Intelligent idiots are we. | Evil men do not understand justice.
I need to mention that the microbes known no earth, with all their various metabolisms, sometimes seem as though they really are from separate planets. That said, enver underestimate their abilities to swap genetic material and re-synthesize their machineries for different environments. Knowing this, "there should be little chance of confusion" isn't so reassuring: it already is just with the "earth" based life, even trying to figure out whether this or that is related to that or the other, where such and such came from, etc. (the so-called maps of microbial relationships are extremely pick-and-choosy, subjectively prioritizing one or another criterium over others depending on the values of the researchers, and often more in favor of various formulations of theories instead of the barest and hardest facts or most critical considerations: honestly it's practically impossible to get past the sheer amount of information, that's ever-increasing by magnitudes, in order to do better, but much better can be done, it's just that complicated and as I said, confusing). Oh, and this, http://science.slashdot.org/comments.pl?sid=1675560&cid=32465806http://science.slashdot.org/comments.pl?sid=1675560&cid=32465806
Intelligent idiots are we. | Evil men do not understand justice.

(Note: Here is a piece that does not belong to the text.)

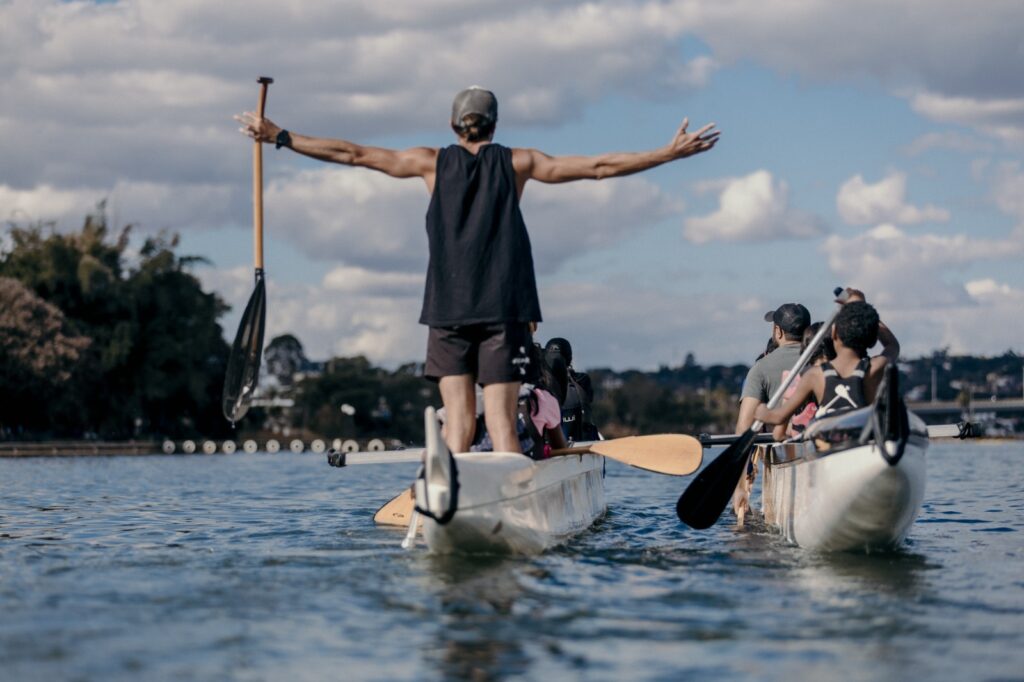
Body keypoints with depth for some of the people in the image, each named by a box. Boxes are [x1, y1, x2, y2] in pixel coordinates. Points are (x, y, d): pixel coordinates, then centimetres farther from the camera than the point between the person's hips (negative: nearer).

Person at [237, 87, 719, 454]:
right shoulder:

That seems like an Occam-worthy assumption, yes.
If you're like me (and most serious scientists, I gather) and believe life on Earth formed spontaneously, then it's reasonable enough to assume it can happen again. We have absolutely zero ideas how easy this is to happen, so there's no good reason to claim it can't be happening all the time.
If you're of a spiritual persuasion and believe life was kick started by some ghost or other, then you'll probably have to admit that there's no reason your omnipotent-being-of-choice doesn't do the same thing on every planet that it'd work on. Most holy texts are scrupulously silent on the subject of extraterrestrial life, so we mortals are left to just guess.
In short, it seems more likely that it'd happen again than not. And for all we know, Titan is paradise incarnate for methane-drinking, hydrogen breathing life.